Search code examples
esper

Excessive memory usage in esper while aggregating values over 60 minutes using a context


I want to aggregate sensor values for each hour of the day. The time information comes from timestamps in the event stream. To that end, I've created four EPL statements:

  1. The first statement declares a context that partitions events by sensorId
  2. The second statement detects when the hour-of-day changes in the event stream of a particular sensor and sends an event when that occurs
  3. The third statement is a context declaration that partitions events by sensorId and hourOfDay.

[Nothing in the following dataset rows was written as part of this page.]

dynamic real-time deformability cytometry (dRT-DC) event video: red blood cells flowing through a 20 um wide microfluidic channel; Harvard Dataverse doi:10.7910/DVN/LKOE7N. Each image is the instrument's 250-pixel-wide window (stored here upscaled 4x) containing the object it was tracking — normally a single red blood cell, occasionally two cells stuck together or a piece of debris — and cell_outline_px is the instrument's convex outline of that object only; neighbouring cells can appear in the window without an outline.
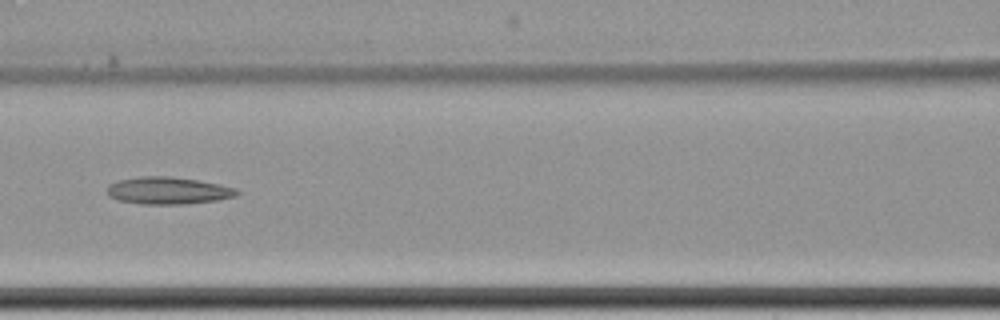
{"species": "common noctule bat (a hibernating species)", "species_latin": "Nyctalus noctula", "temperature_condition": "cold", "stored_images_in_passage": 6, "camera_frame_rate_fps": 3000, "um_per_image_px": 0.085, "animal": {"sex": "female", "body_mass_g": 22.7, "forearm_length_mm": 54.2}, "frame": {"image": 1, "passage_image": 6, "time_ms": 6.333, "image_size_px": [1000, 320], "cell_outline_px": [[240, 192], [236, 196], [216, 200], [184, 204], [140, 204], [120, 200], [108, 196], [108, 184], [116, 180], [140, 176], [172, 176], [220, 184], [236, 188]], "centroid_in_image_um": [14.27, 16.19], "position_along_channel_um": 152.3, "area_um2": 20.63}}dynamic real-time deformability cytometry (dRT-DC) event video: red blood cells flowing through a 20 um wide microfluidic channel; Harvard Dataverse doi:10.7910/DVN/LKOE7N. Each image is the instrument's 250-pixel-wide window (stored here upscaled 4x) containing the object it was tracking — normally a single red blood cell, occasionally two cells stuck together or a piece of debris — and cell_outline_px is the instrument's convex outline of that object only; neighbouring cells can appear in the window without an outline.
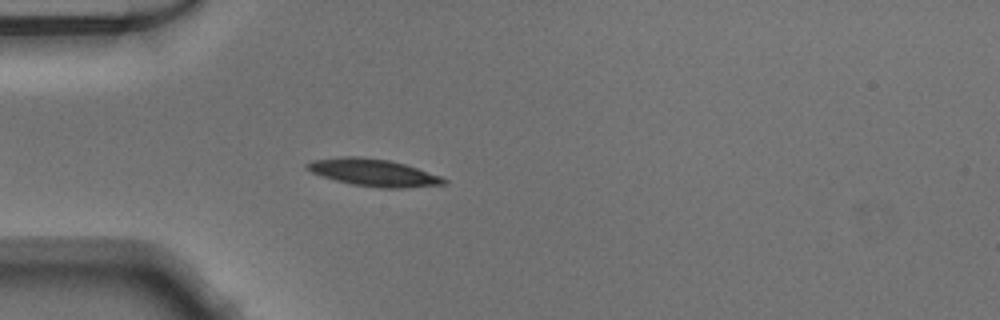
{"species": "Egyptian fruit bat (a non-hibernating species)", "species_latin": "Rousettus aegyptiacus", "temperature_condition": "warm", "stored_images_in_passage": 35, "camera_frame_rate_fps": 3000, "um_per_image_px": 0.085, "animal": {"sex": "male"}, "frame": {"image": 1, "passage_image": 6, "time_ms": 1.667, "image_size_px": [1000, 320], "cell_outline_px": [[448, 180], [444, 184], [404, 188], [380, 188], [352, 184], [336, 180], [312, 172], [304, 168], [304, 164], [312, 160], [340, 156], [360, 156], [388, 160], [404, 164], [440, 176]], "centroid_in_image_um": [31.7, 14.66], "position_along_channel_um": 53.3, "area_um2": 21.56}}
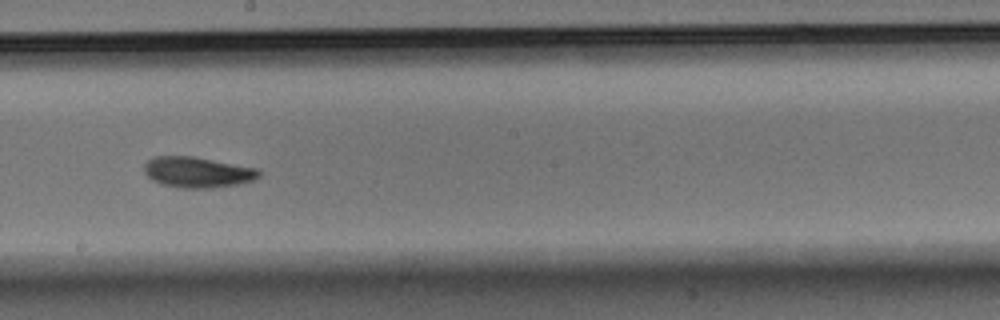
{"frame": {"image": 2, "passage_image": 20, "time_ms": 6.333, "image_size_px": [1000, 320], "cell_outline_px": [[260, 176], [252, 180], [240, 184], [212, 188], [180, 188], [160, 184], [152, 180], [144, 172], [144, 164], [148, 160], [156, 156], [192, 156], [260, 168]], "centroid_in_image_um": [16.8, 14.64], "position_along_channel_um": 231.4, "area_um2": 20.75}}
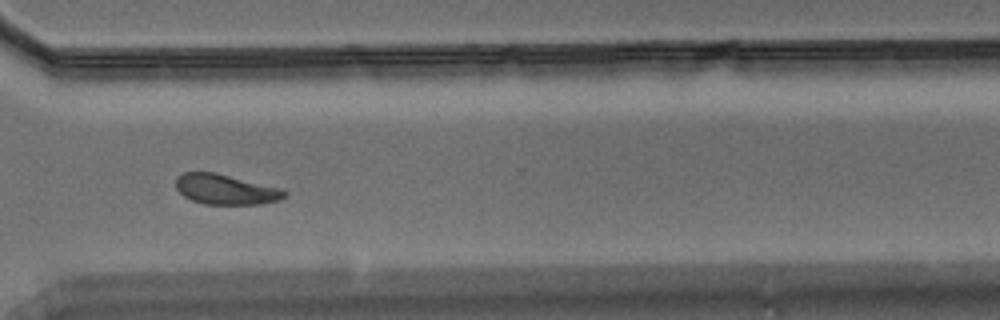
{"frame": {"image": 3, "passage_image": 29, "time_ms": 9.333, "image_size_px": [1000, 320], "cell_outline_px": [[288, 192], [280, 200], [260, 204], [204, 204], [192, 200], [184, 196], [176, 188], [176, 180], [184, 172], [216, 172], [284, 188]], "centroid_in_image_um": [19.24, 16.09], "position_along_channel_um": 351.4, "area_um2": 19.25}}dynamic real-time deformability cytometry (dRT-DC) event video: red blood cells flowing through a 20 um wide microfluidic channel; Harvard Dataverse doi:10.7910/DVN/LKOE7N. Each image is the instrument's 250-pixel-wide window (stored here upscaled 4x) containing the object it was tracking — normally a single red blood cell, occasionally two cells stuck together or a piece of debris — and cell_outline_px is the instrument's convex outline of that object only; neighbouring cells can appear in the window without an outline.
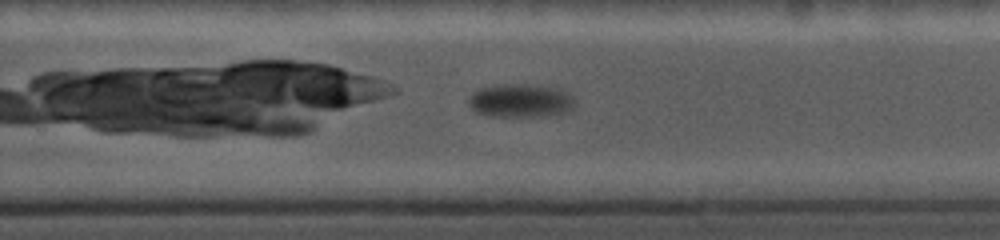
{"species": "common noctule bat (a hibernating species)", "species_latin": "Nyctalus noctula", "temperature_condition": "cold", "stored_images_in_passage": 33, "camera_frame_rate_fps": 5000, "um_per_image_px": 0.085, "animal": {"sex": "female", "body_mass_g": 19.0, "forearm_length_mm": 56.7}, "frame": {"image": 1, "passage_image": 19, "time_ms": 3.6, "image_size_px": [1000, 240], "cell_outline_px": [[576, 104], [572, 108], [564, 112], [544, 116], [492, 116], [476, 112], [468, 104], [468, 100], [480, 88], [504, 84], [524, 84], [556, 88], [568, 92], [576, 100]], "centroid_in_image_um": [44.28, 8.56], "position_along_channel_um": 285.5, "area_um2": 20.46}}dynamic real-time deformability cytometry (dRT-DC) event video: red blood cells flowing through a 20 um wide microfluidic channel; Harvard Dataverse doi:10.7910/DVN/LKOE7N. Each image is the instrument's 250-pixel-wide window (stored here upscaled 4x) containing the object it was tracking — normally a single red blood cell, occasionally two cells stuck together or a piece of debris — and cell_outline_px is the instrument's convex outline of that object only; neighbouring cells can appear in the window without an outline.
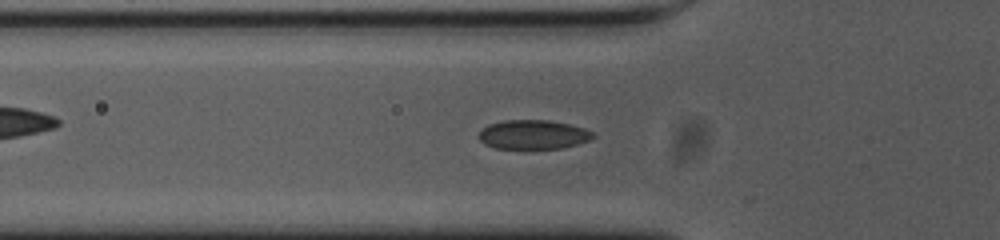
{"species": "common noctule bat (a hibernating species)", "species_latin": "Nyctalus noctula", "temperature_condition": "cold", "stored_images_in_passage": 47, "camera_frame_rate_fps": 3000, "um_per_image_px": 0.085, "animal": {"sex": "female", "body_mass_g": 23.0, "forearm_length_mm": 53.4}, "frame": {"image": 1, "passage_image": 17, "time_ms": 5.333, "image_size_px": [1000, 240], "cell_outline_px": [[596, 136], [588, 140], [576, 144], [560, 148], [496, 148], [484, 144], [476, 136], [488, 124], [504, 120], [548, 120], [568, 124], [584, 128], [596, 132]], "centroid_in_image_um": [45.32, 11.43], "position_along_channel_um": 80.5, "area_um2": 19.36}}
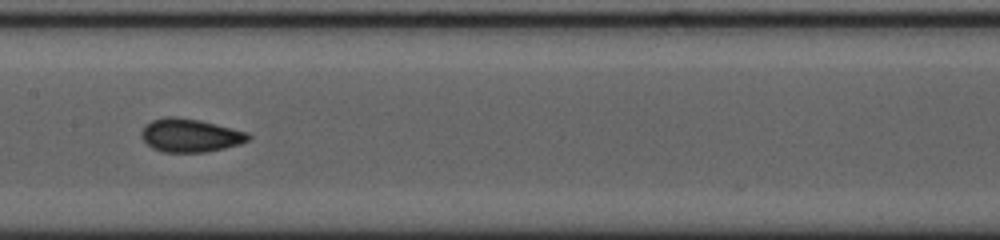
{"frame": {"image": 2, "passage_image": 26, "time_ms": 8.333, "image_size_px": [1000, 240], "cell_outline_px": [[252, 136], [248, 140], [240, 144], [224, 148], [204, 152], [164, 152], [152, 148], [140, 136], [140, 132], [144, 124], [152, 120], [164, 116], [176, 116], [200, 120], [248, 132]], "centroid_in_image_um": [16.14, 11.49], "position_along_channel_um": 191.3, "area_um2": 20.92}}
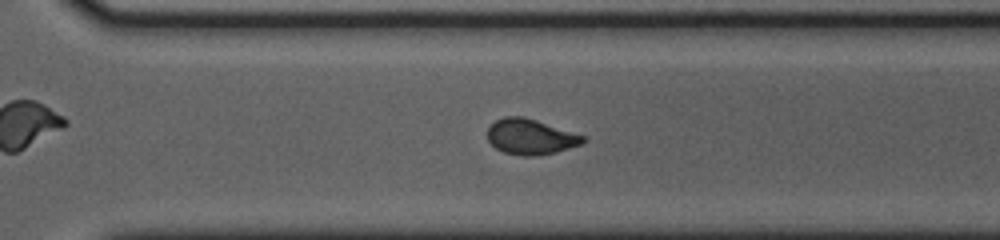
{"frame": {"image": 3, "passage_image": 37, "time_ms": 12.0, "image_size_px": [1000, 240], "cell_outline_px": [[588, 140], [580, 144], [556, 152], [536, 156], [524, 156], [504, 152], [496, 148], [488, 140], [488, 128], [496, 120], [504, 116], [524, 116], [588, 136]], "centroid_in_image_um": [45.14, 11.61], "position_along_channel_um": 325.5, "area_um2": 19.88}, "authors_computed_cell_mechanics": {"area_um2": 19.8254, "velocity_mm_per_s": 3.6714, "shape_relaxation_time_tau1_ms": null, "shape_relaxation_time_tau2_ms": 0.7576, "deformation_change_tau1": null, "deformation_change_tau2": 0.0408}}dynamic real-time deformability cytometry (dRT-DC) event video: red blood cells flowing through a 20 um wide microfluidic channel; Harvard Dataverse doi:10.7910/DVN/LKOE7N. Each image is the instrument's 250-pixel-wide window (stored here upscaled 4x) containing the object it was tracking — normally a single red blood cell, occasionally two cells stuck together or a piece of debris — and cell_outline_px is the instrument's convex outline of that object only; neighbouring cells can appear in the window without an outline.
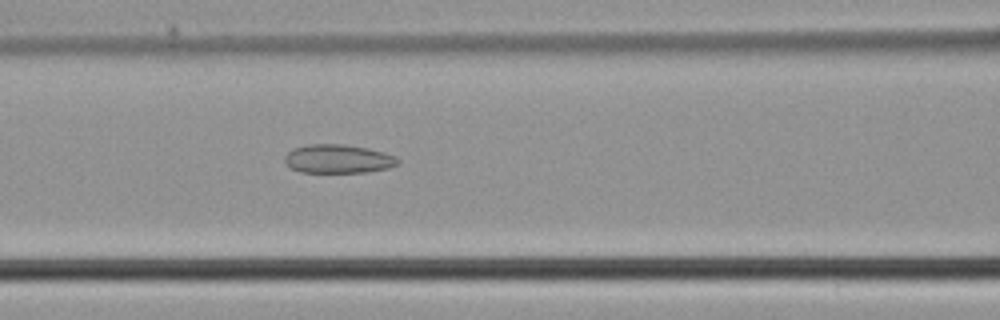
{"species": "common noctule bat (a hibernating species)", "species_latin": "Nyctalus noctula", "temperature_condition": "cold", "stored_images_in_passage": 48, "camera_frame_rate_fps": 3000, "um_per_image_px": 0.085, "animal": {"sex": "male", "body_mass_g": 21.5, "forearm_length_mm": 52.0}, "frame": {"image": 1, "passage_image": 20, "time_ms": 6.333, "image_size_px": [1000, 320], "cell_outline_px": [[400, 160], [396, 164], [388, 168], [368, 172], [300, 172], [292, 168], [284, 160], [284, 156], [292, 148], [308, 144], [344, 144], [368, 148], [384, 152], [396, 156]], "centroid_in_image_um": [28.74, 13.49], "position_along_channel_um": 137.9, "area_um2": 18.96}}
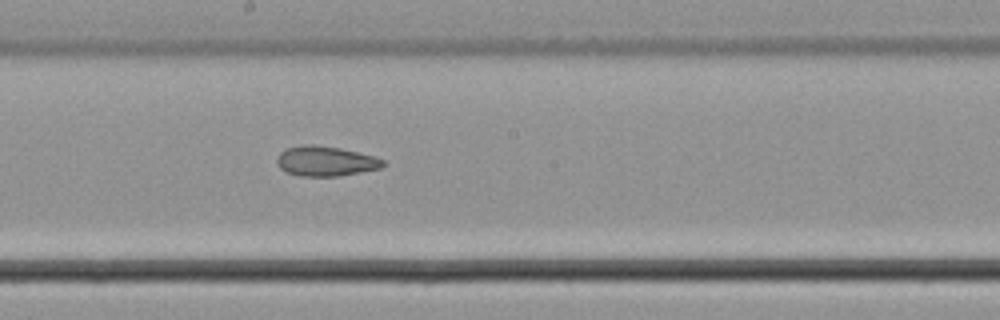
{"frame": {"image": 2, "passage_image": 26, "time_ms": 8.333, "image_size_px": [1000, 320], "cell_outline_px": [[384, 164], [380, 168], [340, 176], [300, 176], [288, 172], [280, 168], [276, 164], [276, 156], [284, 148], [304, 144], [316, 144], [340, 148], [372, 156], [384, 160]], "centroid_in_image_um": [27.6, 13.68], "position_along_channel_um": 220.6, "area_um2": 18.55}}
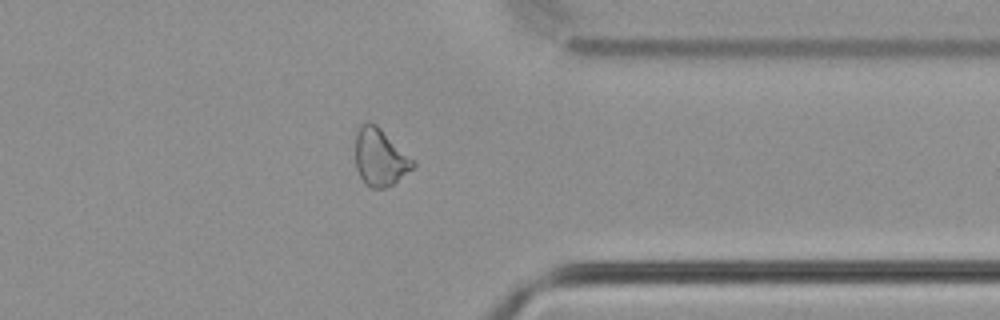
{"frame": {"image": 3, "passage_image": 38, "time_ms": 12.333, "image_size_px": [1000, 320], "cell_outline_px": [[416, 164], [412, 168], [392, 184], [384, 188], [372, 188], [364, 184], [356, 168], [356, 132], [360, 124], [368, 120], [376, 124], [416, 160]], "centroid_in_image_um": [32.3, 13.34], "position_along_channel_um": 379.1, "area_um2": 19.36}}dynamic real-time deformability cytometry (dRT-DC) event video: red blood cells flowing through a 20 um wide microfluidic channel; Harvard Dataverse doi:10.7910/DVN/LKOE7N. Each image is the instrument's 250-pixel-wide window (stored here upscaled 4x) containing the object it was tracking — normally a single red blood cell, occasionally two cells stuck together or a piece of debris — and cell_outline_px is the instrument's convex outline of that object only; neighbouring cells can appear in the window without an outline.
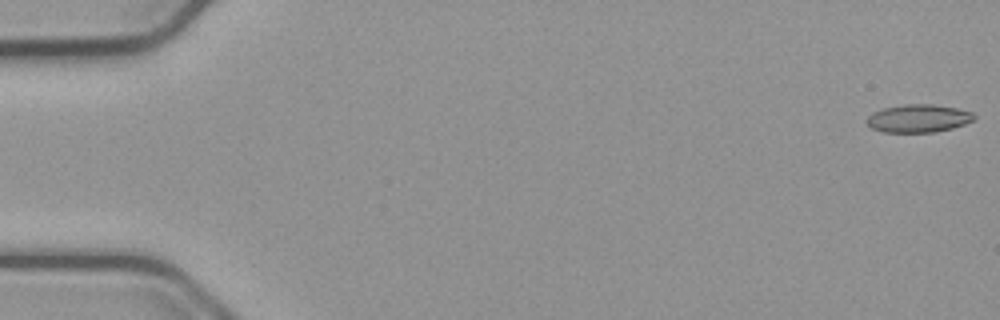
{"species": "common noctule bat (a hibernating species)", "species_latin": "Nyctalus noctula", "temperature_condition": "cold", "stored_images_in_passage": 55, "camera_frame_rate_fps": 3000, "um_per_image_px": 0.085, "animal": {"sex": "male", "body_mass_g": 23.1, "forearm_length_mm": 52.7}, "frame": {"image": 1, "passage_image": 1, "time_ms": 0.0, "image_size_px": [1000, 320], "cell_outline_px": [[976, 116], [972, 120], [964, 124], [952, 128], [936, 132], [884, 132], [872, 128], [864, 120], [872, 112], [884, 108], [904, 104], [932, 104], [956, 108], [972, 112]], "centroid_in_image_um": [78.04, 10.06], "position_along_channel_um": 7.0, "area_um2": 17.46}}
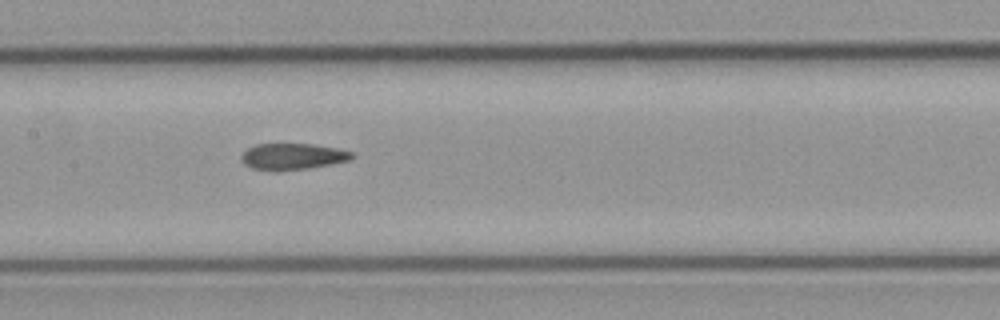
{"frame": {"image": 2, "passage_image": 27, "time_ms": 8.667, "image_size_px": [1000, 320], "cell_outline_px": [[352, 156], [348, 160], [308, 168], [276, 172], [272, 172], [252, 168], [244, 164], [240, 160], [240, 156], [248, 148], [256, 144], [312, 144], [336, 148], [352, 152]], "centroid_in_image_um": [24.78, 13.31], "position_along_channel_um": 182.6, "area_um2": 16.94}}
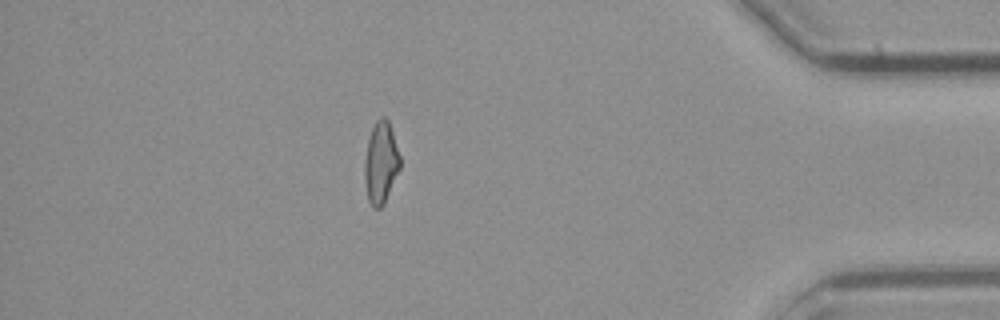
{"frame": {"image": 3, "passage_image": 48, "time_ms": 15.667, "image_size_px": [1000, 320], "cell_outline_px": [[400, 168], [384, 204], [380, 208], [372, 208], [368, 200], [364, 180], [364, 160], [368, 140], [372, 128], [376, 120], [380, 116], [384, 116], [388, 120], [400, 156]], "centroid_in_image_um": [32.36, 13.84], "position_along_channel_um": 402.8, "area_um2": 16.94}, "authors_computed_cell_mechanics": {"area_um2": 17.629, "velocity_mm_per_s": 3.7876, "shape_relaxation_time_tau1_ms": null, "shape_relaxation_time_tau2_ms": 2.2485, "deformation_change_tau1": null, "deformation_change_tau2": 0.0845}}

The lifetime of the context is controlled by the events published by the second statement.
  4. The last statement makes use of the context created in statement #3 and calculates a sum over the sensor values.

I'm receiving events from approximately 300 sensors every 2-6 seconds. I have esper 6.1.0 embedded in a java application with a heap size of 8 GB. After about 15 minutes, the memory pressure is such that garbage collection goes into overdrive, rendering the application unusable. If I remove the last EPL statement, my application behaves normally again.

I'm somewhat perplexed by this behavior. I thought that when a context is used, esper would not accumulate events in memory.

So here's my question: Using EPL, how do I perform a simple aggregation (e.g. sum, average) such that the memory consumption is O(n) rather than O(n*t), where n is the number of sensors and t is the length of the time window?

For concreteness, here are my EPL statements.

Statement 1:

create context ctxPartitionById partition by sensorId from SensorEvent

Statement 2:

context ctxPartitionById
INSERT INTO HourChanged
SELECT
  E.sensorId as sensorId,
  prev(1, E.occurredAtHour) AS lastHour,
  E.occurredAtHour AS currentHour
FROM SensorEvent#length(2) E
WHERE E.occurredAtHour != prev(1, E.occurredAtHour)

Statement 3:

create context ctxPartitionByIdAndHour
  context PartitionedByKeys
    partition by
      sensorId, currentHour from HourChanged,
      sensorId, occurredAtHour from SensorEvent,
  context InitiateAndTerm
    initiated by HourChanged as e1
    terminated by HourChanged(sensorId=e1.sensorId and lastHour=e1.currentHour)

Statement 4:

context ctxPartitionByIdAndHour
SELECT
  E.sensorId,
  E.occurredAtHour,
  SUM(E.value) AS sensorValueSum
FROM SensorEvent E
output last when terminated

sensorId is an instance of a java class that implements Comparable.

occurredAtHour is a java.util.Date instance. Its value is a timestamp that has been rounded down to the hour.

value is a double.


Solution

  • Adding @Hint('enable_outputlimit_opt') to the fourth and last EPL statement solves the issue.

    Apparently esper retains events in memory when output last is used, unless this particular hint is present. See 5.7.3. Runtime Considerations in the esper docs.